Читать «Диалоги (апрель 2003 г.)» онлайн - страница 106

Александр Гордон

А.Г. Простите, уточняющий вопрос. Булгаков понимал, что роман не будет напечатан из-за «романа в романе», а не из-за этих страниц, о которых вы сейчас говорите?

В.Н. Тут трудно сказать, какова была у него логика.

М.Ч. Я думаю, что он как настоящий творец, настоящая творческая личность, он просто… Не могло быть по-другому, он в какие-то моменты верил, что это будет напечатано, а почему бы нет? Он же верил, что «Собачье сердце» будет напечатано, и имел для этого основания. «Роковые яйца» в Ангарске он напечатал, хотя это гораздо раньше было, но тем не менее. И он писал «Собачье сердца» для печати.

Мы когда смотрим ретроспективно, нам кажется, что этого никак не могло быть, с «Собачьим сердцем», скажем. От скольких людей я слышала, от десятков как минимум: «Ну, неужели вы не понимаете, «Собачье сердце» никогда не будет напечатано». Я всем говорила, что увидите его напечатанным при вашей жизни. Все дожили до 87-го года, кто со мной говорил. Но это так, между строк.

А касательно романа, я прямо, можно сказать, вижу осциллограмму его мысли, он в какие-то моменты безудержно верил: вот понравится Сталину, возьмёт да и напечатает. А в какие-то моменты испытывал полную безнадёжность. Если бы он всегда был уверен, что не напечатают, не было бы такого запала, мне кажется. Он всё-таки писал, как бы веря… Он для этого некоторые предпринял меры всё-таки, там нет прямых, так сказать, лозунгов. Потом я писала в одной своей работе, что он там впечатал между строк, в сцене Волонда из «Мастера и Маргариты», непосредственное обращение к Сталину. Там как бы невидимыми чернилами написано письмо Сталину. Я не буду, конечно, сейчас подробно рассказывать, я назвала ту статью свою «Соблазн классики» как и доклад. Там были слова, которые были в его предыдущих письмах Сталину, и он верил, кажется, что Сталин на столе держит эти письма и прямо мгновенно всё поймёт. Он давал понять через Маргариту, например, что «не прошусь больше за границу» и так далее. Впечатано такое вот письмо. Поэтому он, во всяком случае, надеялся положить его на стол Сталину. Это факт.

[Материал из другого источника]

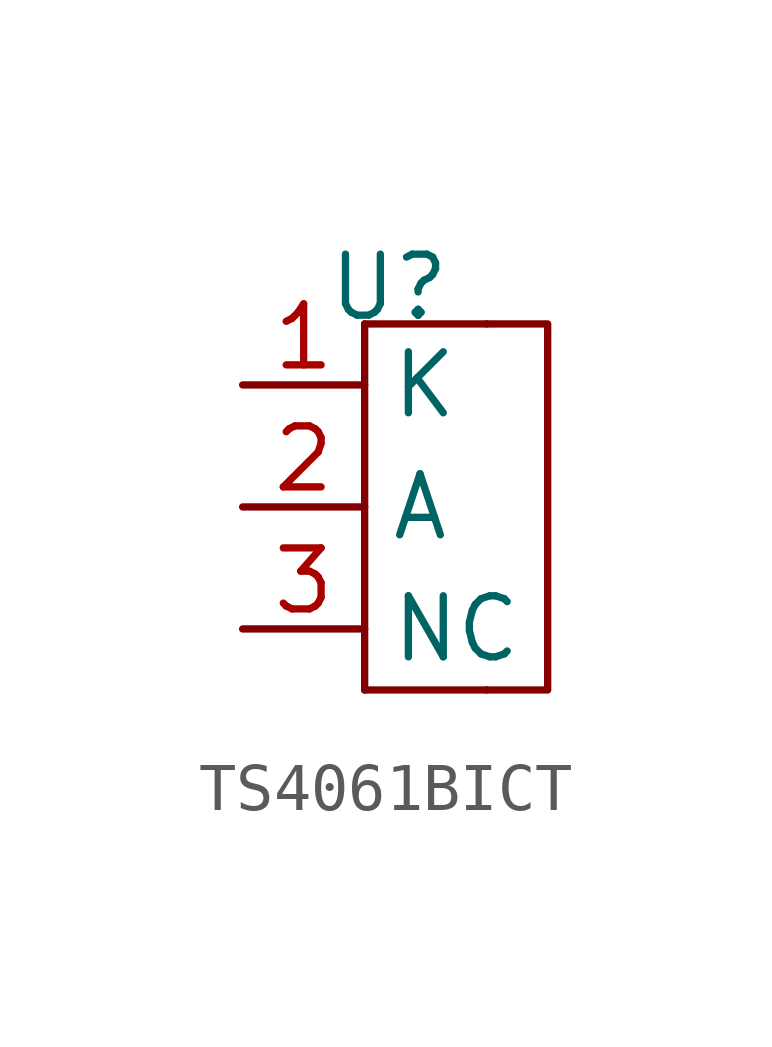
<source format=kicad_sym>
(kicad_symbol_lib
  (version 20231120)
  (generator "kicad_symbol_editor")
  (generator_version "8.0")
  (symbol "TS4061BICT"
    (property "Reference" "U"
      (at 0.508 8.382 0)
      (effects (font (size 1.27 1.27))))
    (property "Value" ""
      (at 0 0 0)
      (effects (font (size 1.27 1.27))))
    (symbol "TS4061BICT_0_1"
      (polyline (pts (xy 2.54 7.62) (xy 3.81 7.62) (xy 3.81 0) (xy 2.54 0)) (stroke (width 0) (type default)) (fill (type none)))
      (rectangle (start 0 0) (end 2.54 0) (stroke (width 0) (type default)) (fill (type none)))
      (rectangle (start 0 7.62) (end 0 0) (stroke (width 0) (type default)) (fill (type none)))
      (rectangle (start 0 7.62) (end 2.54 7.62) (stroke (width 0) (type default)) (fill (type none))))
    (symbol "TS4061BICT_1_1"
      (pin input line (at -2.54 6.35 0) (length 2.54) (name "K" (effects (font (size 1.27 1.27)))) (number "1" (effects (font (size 1.27 1.27)))))
      (pin input line (at -2.54 3.81 0) (length 2.54) (name "A" (effects (font (size 1.27 1.27)))) (number "2" (effects (font (size 1.27 1.27)))))
      (pin input line (at -2.54 1.27 0) (length 2.54) (name "NC" (effects (font (size 1.27 1.27)))) (number "3" (effects (font (size 1.27 1.27))))))))
</source>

Мало того, к самому роману он вернулся в 37-м году, на мой взгляд, как к замене письма. В дневнике Елены Сергеевны всё время записи: «Да, Миша думает над письмом правительству, да, надо писать письмо наверх». И в один момент она пишет: «Но это страшно». И тогда он обращается к роману. Можно хронологически это проследить – он обращается к роману, как к замене письма. Однако вообще, что касается и сатиры, и мистики, я, честно говоря, несмотря на то, что он сказал: «Я писатель мистический», я не больно много вижу мистики в его произведениях. Но другое дело, что у него были две совершенно разных линии в работе до поры до времени: одна та, которая передаётся словом «Записки» – «Записки на манжетах», «Записки юного врача», «Записки покойника», «Необыкновенные приключения доктора», в которых есть дневниковые записи. То есть у него было острое ощущение определённых кончающихся периодов жизни. Мы, так сказать, все живём аморфно более или менее, только день рождения отмечаем, а он ясно ощущал: вот закончился данный период жизни. И он его олитературивал, превращал в литературную форму. Может быть, у него даже одновременно было какое-то ощущение того, как жизнь ложится в литературу, не знаю. Это была такая автобиографическая линия, иногда даже огромное сходство с биографическим фактом, вот прямо «Записка на манжетах».